There’s a lovely warm, welcoming feel to Israeli pianist Ari Erev’s fourth album “Close To Home”. Essentially a jazz trio ‘plus guests’ recording, the pianist’s passion for world music and, in particular, Latin influences, shines through on many of the tracks with a melodic richness and fluidity.
The core trio; Erev on piano, Assaf Hakimi on bass, and Gasper Bertoncelj on drums, are joined on several of the tunes by Gilad Dobrecky on percussion, Yuval Cohen on saxophone, and Hadar Noiberg on flute. There’s a togetherness from all of the players that rewards the listener with a smooth, harmonious spirit that echoes the sentiment behind the album’s title, as the band explore the many spaces and places that a 21st Century musician calls home.

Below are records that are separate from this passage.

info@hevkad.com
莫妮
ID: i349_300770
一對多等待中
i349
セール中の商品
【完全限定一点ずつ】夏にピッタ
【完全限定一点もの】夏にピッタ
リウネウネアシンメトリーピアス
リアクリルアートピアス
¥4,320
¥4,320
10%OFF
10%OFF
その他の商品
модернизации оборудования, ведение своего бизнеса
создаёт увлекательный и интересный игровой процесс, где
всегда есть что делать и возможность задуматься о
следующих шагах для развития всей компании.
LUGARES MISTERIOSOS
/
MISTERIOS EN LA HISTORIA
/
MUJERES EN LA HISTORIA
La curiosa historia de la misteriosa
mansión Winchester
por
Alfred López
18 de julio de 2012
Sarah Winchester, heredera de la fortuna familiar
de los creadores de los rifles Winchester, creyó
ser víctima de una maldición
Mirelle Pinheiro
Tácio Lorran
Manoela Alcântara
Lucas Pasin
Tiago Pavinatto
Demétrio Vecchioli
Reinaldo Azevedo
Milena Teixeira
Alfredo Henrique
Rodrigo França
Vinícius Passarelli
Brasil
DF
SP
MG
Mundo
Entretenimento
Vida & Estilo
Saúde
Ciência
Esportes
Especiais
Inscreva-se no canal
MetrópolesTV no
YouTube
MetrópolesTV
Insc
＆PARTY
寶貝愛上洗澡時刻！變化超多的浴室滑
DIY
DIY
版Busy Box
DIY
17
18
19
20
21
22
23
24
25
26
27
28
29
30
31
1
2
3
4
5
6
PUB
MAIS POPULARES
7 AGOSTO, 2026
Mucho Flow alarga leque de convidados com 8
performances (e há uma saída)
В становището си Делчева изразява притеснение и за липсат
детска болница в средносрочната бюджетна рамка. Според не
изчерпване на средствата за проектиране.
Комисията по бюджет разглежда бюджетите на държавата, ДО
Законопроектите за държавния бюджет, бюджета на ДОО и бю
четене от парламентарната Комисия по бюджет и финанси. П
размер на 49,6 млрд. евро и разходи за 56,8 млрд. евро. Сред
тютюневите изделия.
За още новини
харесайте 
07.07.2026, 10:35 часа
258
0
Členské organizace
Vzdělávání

Perhaps best summed up by the dedication of the beautiful, elegant track “Afar”, made to his daughter Tal, Erev explains “Close to home tells my story of family members, close friends and familiar places, to whom I relate and feel deep emotions towards. Our loved ones, the street we live in, the local shop, the near-by playground, our hometown and homeland. This album is about these people and places.” During the last 18 months and the challenging times we have faced in the world, I think we have all reflected on the important things in life and can relate to the pianist’s heartfelt words.
Whilst several pieces, including “Afar”, feature some expressive playing from the flautist and saxophonist, adding colour and texture throughout the album, I’m also taken with the purely trio tracks. “Old Friends” is a particular favourite of mine, its gentle, homely atmosphere echoing the mood of “Afar” with its delicate nature. A captivating, joyous celebration could be fitting words to describe much of the music on this recording. The trio have a spring in their step on Keith Jarrett’s “So Tender”, and who wouldn’t feel intoxicated by the sunny, Brazilian vibe on two of Erev’s original pieces “Israeli Story” and “Playground”? Given the overall upbeat nature of this album, it’s not surprising that there’s a light and breezy feel to Paul Simon’s “Still Crazy After All These Years”, and an open, melodically rewarding sensibility to tunes like “Saturday’s Coffee”, “Falling In Place”, and “Childhood Scenes”.
“Close To Home” strikes me as one of those albums I’d be happy to put on and enjoy whilst having a little drink in the afternoon sunshine. Nothing too taxing, just nicely performed music drifting in and out of my ears along with the gentle breeze and the softly swaying trees for company.